> [Task objective]: Reproduce the text lines from every item below verbatim, leaving the pictures out of your answer.
┄┄┄┄┄┄
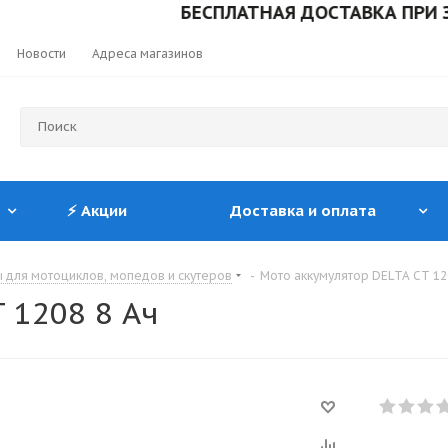
БЕСПЛАТНАЯ ДОСТАВКА ПРИ ЗАКАЗЕ
Новости
Адреса магазинов
⚡ Акции
Доставка и оплата
 для мотоциклов, мопедов и скутеров
-
Мото аккумулятор DELTA CT 12
 1208 8 Ач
┄┄┄┄┄┄
> [Your response]:
БЕСПЛАТНАЯ ДОСТАВКА ПРИ ЗАКАЗЕ
Новости
Адреса магазинов
⚡ Акции
Доставка и оплата
 для мотоциклов, мопедов и скутеров
-
Мото аккумулятор DELTA CT 12
 1208 8 Ач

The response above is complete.